SELECT DISTINCT <tb_filed> FROM <table> ORDER BY <tb_filed> DESC

@John0King note that I'm discussing subqueries

John0King commented 2 years ago

note that I'm discussing subqueries

😄 I am looking for a sample that do not work with discussing and subquerys, so I can understand you more clearly.

so far , it seems orderby first and then distinct is acceptable , and it even reasonable for C#

> var hashSet = new HashSet<int>();
. for (var i = 0; i < 10; i++)
. {
.     hashSet.Add(i);
. }
. 
. hashSet.Remove(2);
. hashSet.Add(1000);
. 
. hashSet.OrderBy(x=>x).Distinct().ToArray()
// int[10] { 0, 1, 3, 4, 5, 6, 7, 8, 9, 1000 }

> hashSet.OrderByDescending(x=>x).Distinct().ToArray()
// int[10] { 1000, 9, 8, 7, 6, 5, 4, 3, 1, 0 }
roji commented 2 years ago

@John0King please fully read #25696, this has already been discussed there. Even if in LINQ to Objects Distinct "happens" to return ordered items (at least in some cases), the documentation clearly specifies that this isn't in the contract, so it could change.

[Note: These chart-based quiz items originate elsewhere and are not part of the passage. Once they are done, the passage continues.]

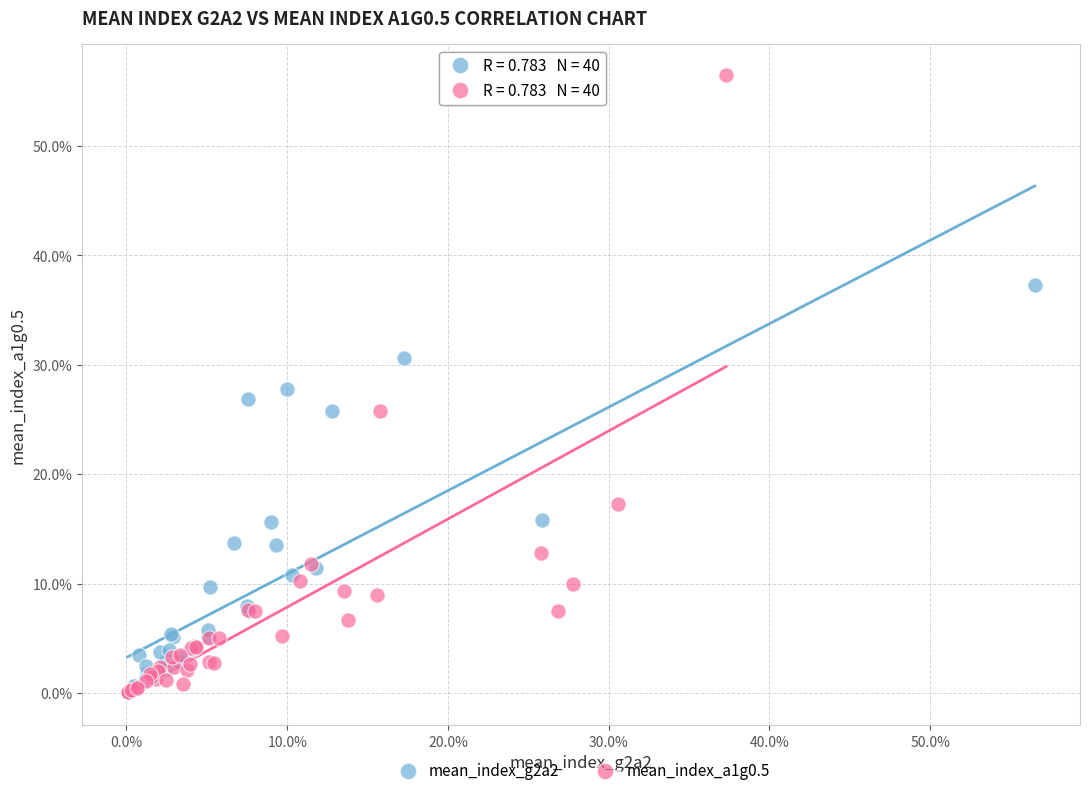

What are all the series names shown in the legend?

mean_index_g2a2, mean_index_a1g0.5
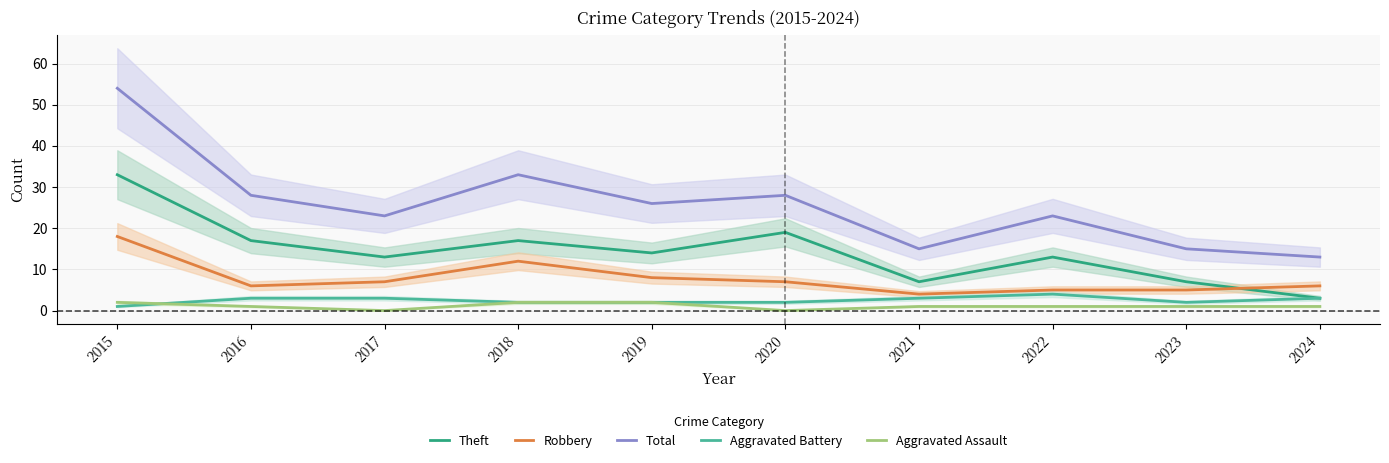

Read the Robbery value at 2017.

7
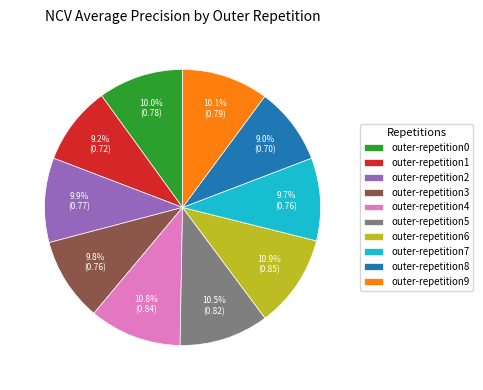

What percentage is the outer-repetition4 slice, to the nearest percent?

11%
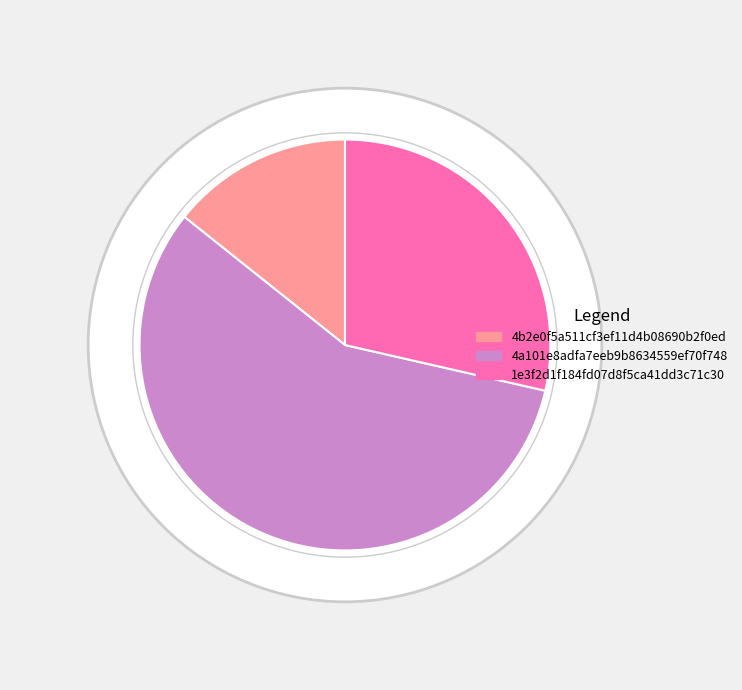

What portion of the pie excludes 4a101e8adfa7eeb9b8634559ef70f748?

42.9%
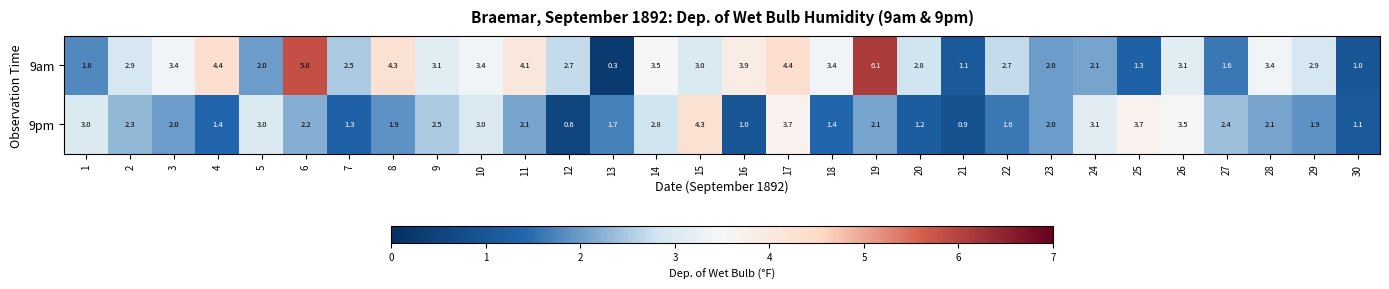

What is the difference between the highest and lowest values at 9?

0.6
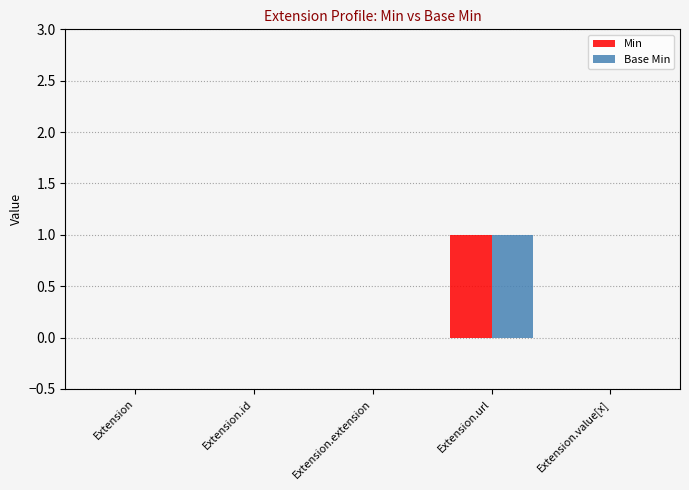

Which category has the highest value in the Base Min series?

Extension.url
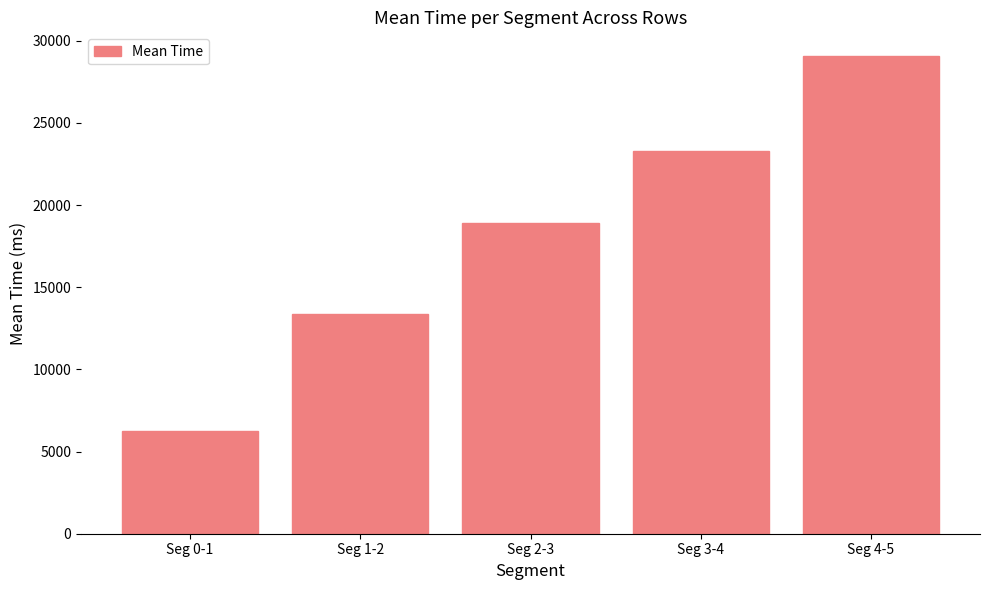

Between Seg 4-5 and Seg 2-3, which is larger?

Seg 4-5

AndriySvyryd commented 2 years ago

Related info: https://docs.microsoft.com/en-us/azure/cosmos-db/sql/sql-query-keywords#distinct

The below queries are unsupported:
ORDER BY clause in the outer query
    SELECT VALUE COUNT(1) FROM (SELECT DISTINCT VALUE c.lastName FROM c) AS lastName ORDER BY lastName
roji commented 2 years ago

Note to self: check specifically the behavior of ordering in the inner query (which contains distinct) as well as the outer query.